Required action: Retype everything in the material from the line containing "Program Virtual Tour" down to the line containing "il y a 1 jour", both lines included, and leave the pictures out of your answer.

Data for this exercise:
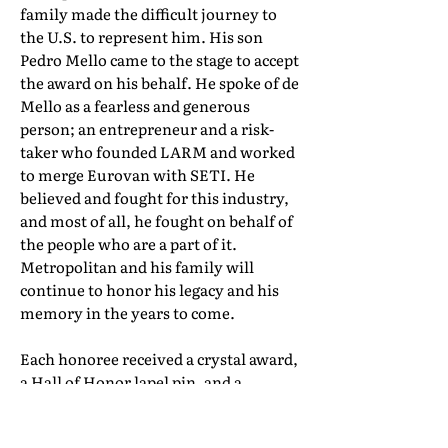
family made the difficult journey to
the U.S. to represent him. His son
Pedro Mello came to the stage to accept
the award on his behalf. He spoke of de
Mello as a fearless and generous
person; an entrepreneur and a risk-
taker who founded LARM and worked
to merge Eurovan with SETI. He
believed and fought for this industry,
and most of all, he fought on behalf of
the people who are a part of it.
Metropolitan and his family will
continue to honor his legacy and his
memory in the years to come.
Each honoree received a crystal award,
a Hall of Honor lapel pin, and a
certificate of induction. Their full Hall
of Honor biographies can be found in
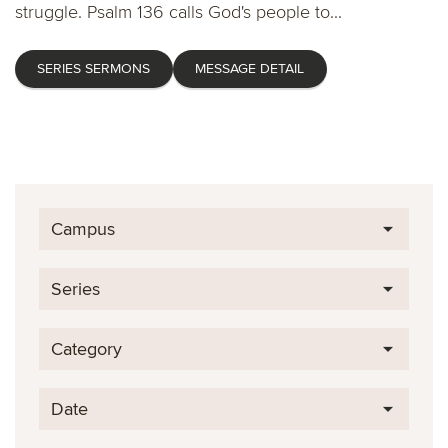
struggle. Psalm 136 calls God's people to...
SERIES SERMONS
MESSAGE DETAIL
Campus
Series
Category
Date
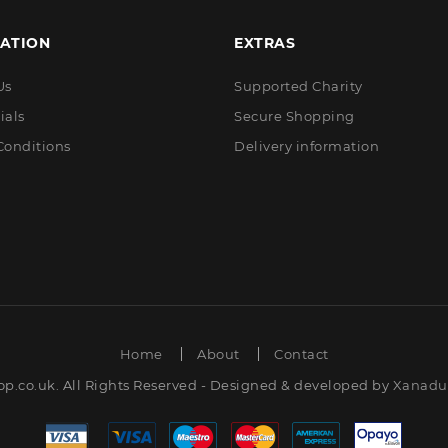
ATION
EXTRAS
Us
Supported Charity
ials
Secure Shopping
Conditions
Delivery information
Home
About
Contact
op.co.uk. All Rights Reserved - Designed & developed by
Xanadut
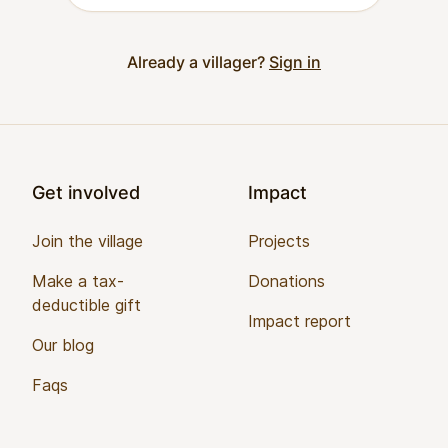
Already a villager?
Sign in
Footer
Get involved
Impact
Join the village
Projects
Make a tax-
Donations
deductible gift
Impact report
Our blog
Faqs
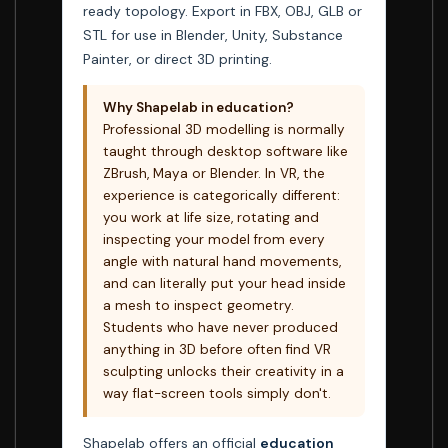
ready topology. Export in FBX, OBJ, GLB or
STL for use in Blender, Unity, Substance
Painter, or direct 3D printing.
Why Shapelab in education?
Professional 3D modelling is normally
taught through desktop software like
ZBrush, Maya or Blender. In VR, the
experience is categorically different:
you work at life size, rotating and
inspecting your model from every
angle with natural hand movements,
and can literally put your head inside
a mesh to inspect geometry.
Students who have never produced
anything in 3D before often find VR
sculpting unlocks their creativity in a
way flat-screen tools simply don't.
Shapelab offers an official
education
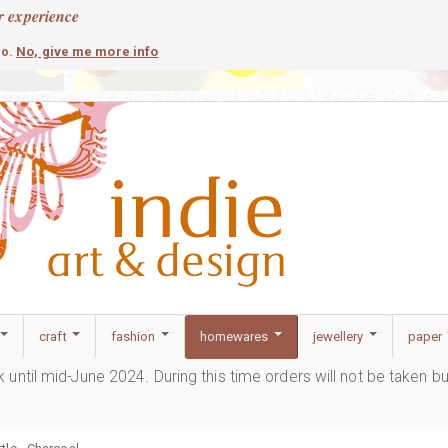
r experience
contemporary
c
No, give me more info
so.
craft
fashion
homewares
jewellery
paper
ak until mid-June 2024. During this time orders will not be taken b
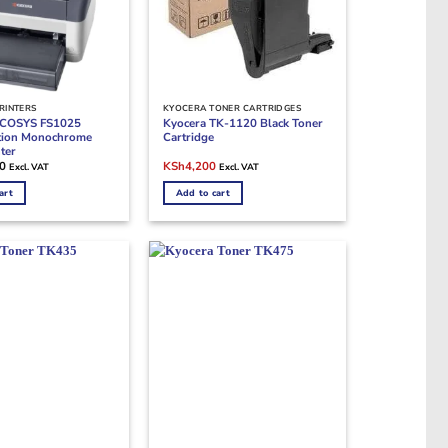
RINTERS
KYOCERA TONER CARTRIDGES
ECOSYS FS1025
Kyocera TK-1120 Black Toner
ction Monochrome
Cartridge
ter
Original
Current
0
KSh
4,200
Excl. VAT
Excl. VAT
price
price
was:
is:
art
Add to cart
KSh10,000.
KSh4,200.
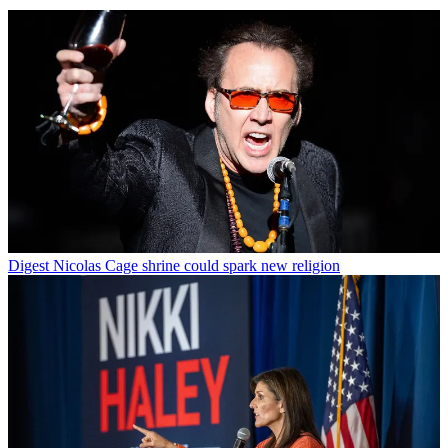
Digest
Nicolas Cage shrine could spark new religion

==

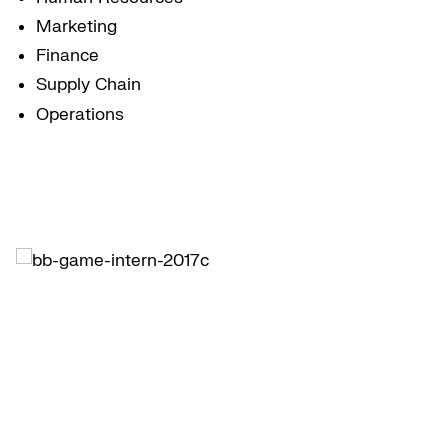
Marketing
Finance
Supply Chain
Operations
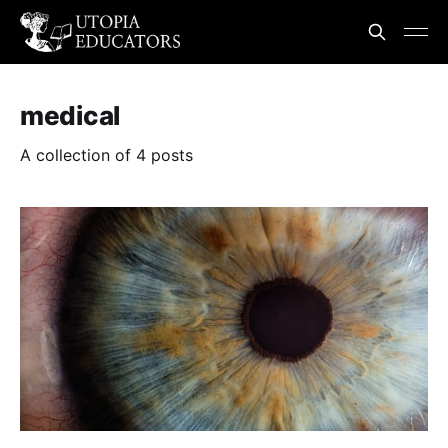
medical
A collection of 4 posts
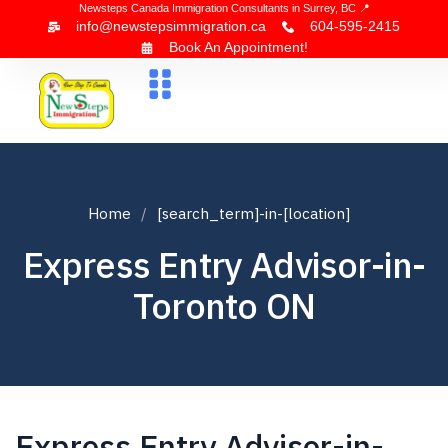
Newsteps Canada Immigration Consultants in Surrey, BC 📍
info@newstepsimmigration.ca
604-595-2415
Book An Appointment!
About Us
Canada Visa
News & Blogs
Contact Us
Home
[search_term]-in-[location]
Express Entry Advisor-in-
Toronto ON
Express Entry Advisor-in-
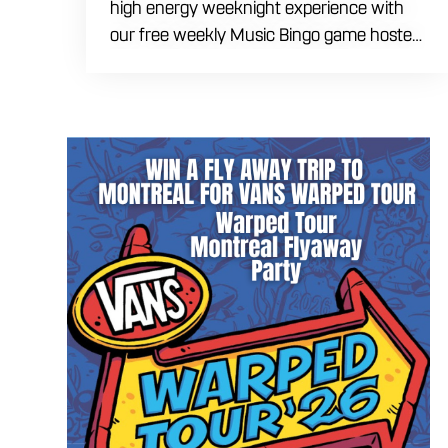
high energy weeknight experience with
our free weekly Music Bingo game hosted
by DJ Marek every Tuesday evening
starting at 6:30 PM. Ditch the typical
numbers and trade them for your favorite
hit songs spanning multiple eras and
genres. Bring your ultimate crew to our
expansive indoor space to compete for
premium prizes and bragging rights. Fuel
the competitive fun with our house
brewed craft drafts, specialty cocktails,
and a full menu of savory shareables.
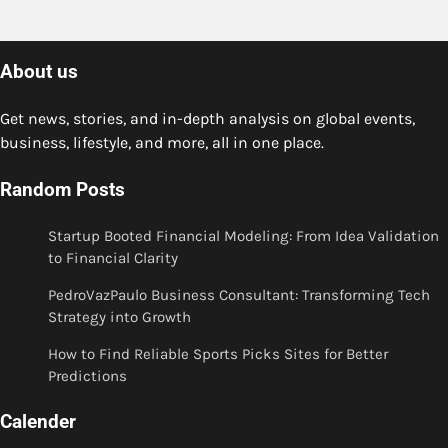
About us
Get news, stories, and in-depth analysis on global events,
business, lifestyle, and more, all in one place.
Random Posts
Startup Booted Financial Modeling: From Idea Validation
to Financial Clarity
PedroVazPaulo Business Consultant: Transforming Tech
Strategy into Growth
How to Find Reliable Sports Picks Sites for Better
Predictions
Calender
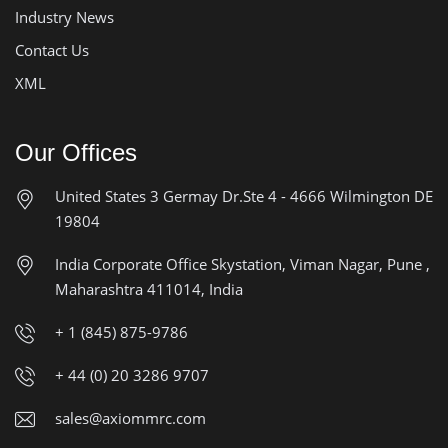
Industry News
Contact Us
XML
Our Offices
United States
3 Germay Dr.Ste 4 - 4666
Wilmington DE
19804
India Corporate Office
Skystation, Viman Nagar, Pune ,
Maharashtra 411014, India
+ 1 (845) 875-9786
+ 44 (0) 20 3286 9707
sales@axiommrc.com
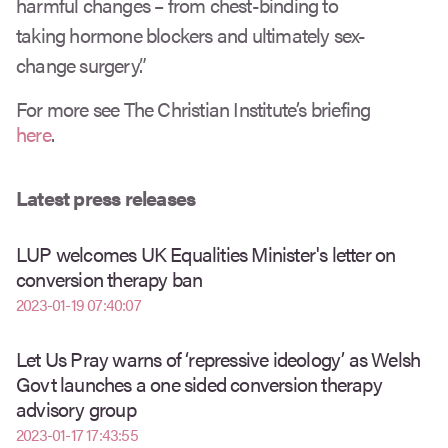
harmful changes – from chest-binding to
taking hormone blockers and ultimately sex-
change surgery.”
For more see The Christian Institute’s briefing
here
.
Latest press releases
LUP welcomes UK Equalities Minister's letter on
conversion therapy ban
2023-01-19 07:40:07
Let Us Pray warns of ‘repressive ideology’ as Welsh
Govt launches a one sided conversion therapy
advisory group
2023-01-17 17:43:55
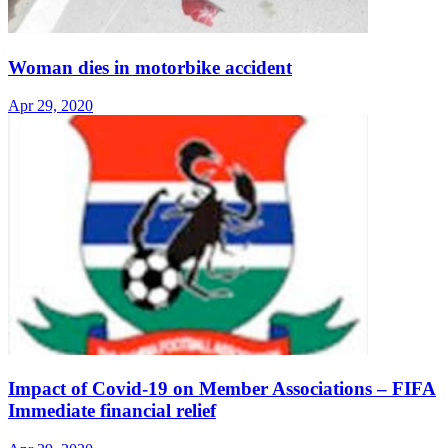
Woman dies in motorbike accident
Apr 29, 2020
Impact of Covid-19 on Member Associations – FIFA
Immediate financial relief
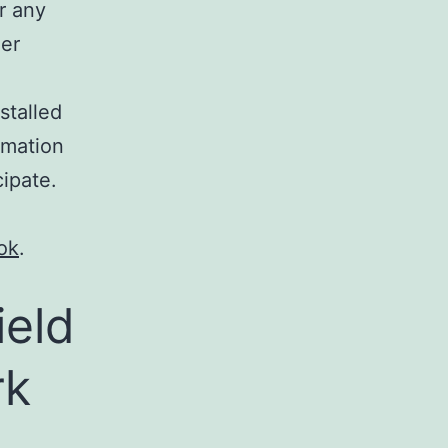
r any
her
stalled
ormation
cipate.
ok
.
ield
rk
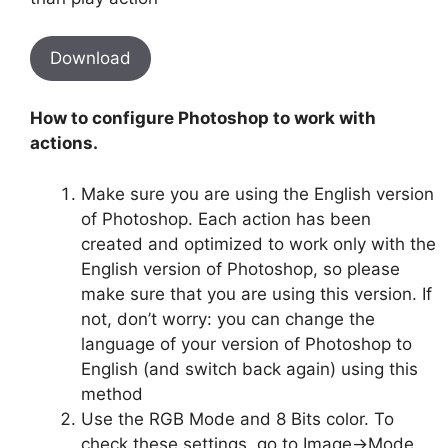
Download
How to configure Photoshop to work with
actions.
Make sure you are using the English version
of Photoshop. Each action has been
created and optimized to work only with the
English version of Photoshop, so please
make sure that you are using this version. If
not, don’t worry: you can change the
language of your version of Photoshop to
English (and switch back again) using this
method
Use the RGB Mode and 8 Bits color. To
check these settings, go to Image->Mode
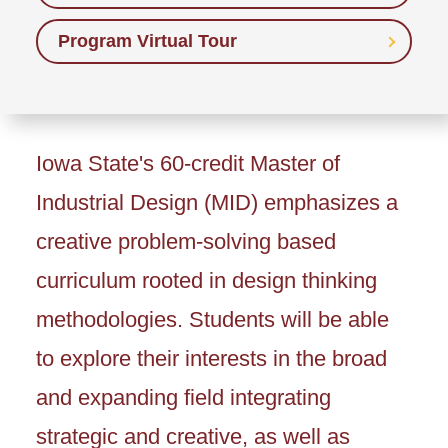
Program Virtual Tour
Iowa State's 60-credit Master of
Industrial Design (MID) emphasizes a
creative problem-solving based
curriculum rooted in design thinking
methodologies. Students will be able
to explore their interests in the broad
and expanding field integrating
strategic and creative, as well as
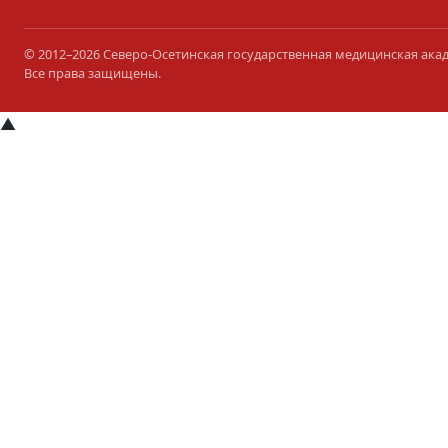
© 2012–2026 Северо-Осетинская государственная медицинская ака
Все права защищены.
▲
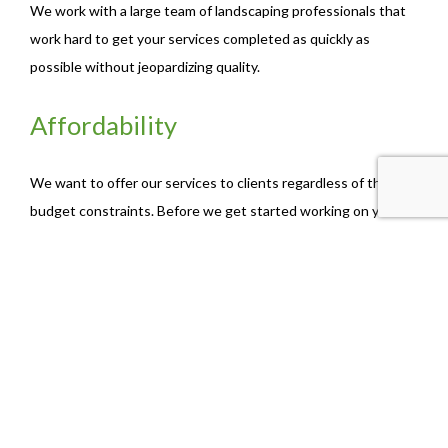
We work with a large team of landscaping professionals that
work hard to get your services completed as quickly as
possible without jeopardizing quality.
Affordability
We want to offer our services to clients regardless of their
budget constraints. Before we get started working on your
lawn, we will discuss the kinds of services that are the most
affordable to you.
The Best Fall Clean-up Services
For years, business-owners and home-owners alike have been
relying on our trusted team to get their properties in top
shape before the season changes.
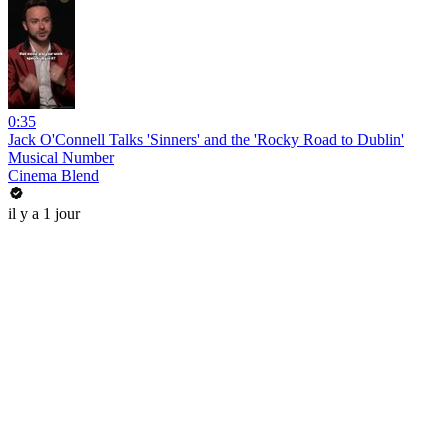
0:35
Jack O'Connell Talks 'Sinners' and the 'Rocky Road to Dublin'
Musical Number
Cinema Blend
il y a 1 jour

Result for this exercise:
Program Virtual Tour
Iowa State's 60-credit Master of
Industrial Design (MID) emphasizes a
creative problem-solving based
curriculum rooted in design thinking
methodologies. Students will be able
to explore their interests in the broad
and expanding field integrating
strategic and creative, as well as
© 2012–2026 Северо-Осетинская государственная медицинская ака
Все права защищены.
▲
We work with a large team of landscaping professionals that
work hard to get your services completed as quickly as
possible without jeopardizing quality.
Affordability
We want to offer our services to clients regardless of their
budget constraints. Before we get started working on your
lawn, we will discuss the kinds of services that are the most
affordable to you.
The Best Fall Clean-up Services
For years, business-owners and home-owners alike have been
relying on our trusted team to get their properties in top
shape before the season changes.
0:35
Jack O'Connell Talks 'Sinners' and the 'Rocky Road to Dublin'
Musical Number
Cinema Blend
il y a 1 jour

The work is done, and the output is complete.